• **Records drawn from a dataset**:
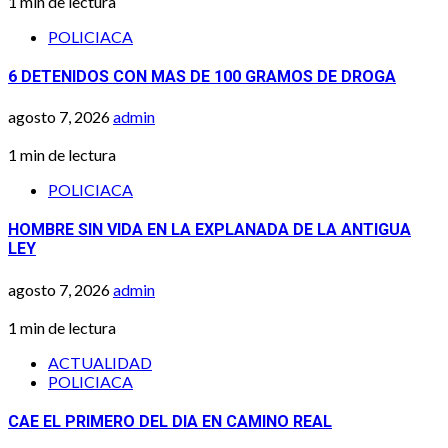
1 min de lectura
POLICIACA
6 DETENIDOS CON MAS DE 100 GRAMOS DE DROGA
agosto 7, 2026
admin
1 min de lectura
POLICIACA
HOMBRE SIN VIDA EN LA EXPLANADA DE LA ANTIGUA
LEY
agosto 7, 2026
admin
1 min de lectura
ACTUALIDAD
POLICIACA
CAE EL PRIMERO DEL DIA EN CAMINO REAL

• **Exercise prompt**: Skip the images and restate each record above word for word.

• **Output for this task**:
1 min de lectura
POLICIACA
6 DETENIDOS CON MAS DE 100 GRAMOS DE DROGA
agosto 7, 2026
admin
1 min de lectura
POLICIACA
HOMBRE SIN VIDA EN LA EXPLANADA DE LA ANTIGUA
LEY
agosto 7, 2026
admin
1 min de lectura
ACTUALIDAD
POLICIACA
CAE EL PRIMERO DEL DIA EN CAMINO REAL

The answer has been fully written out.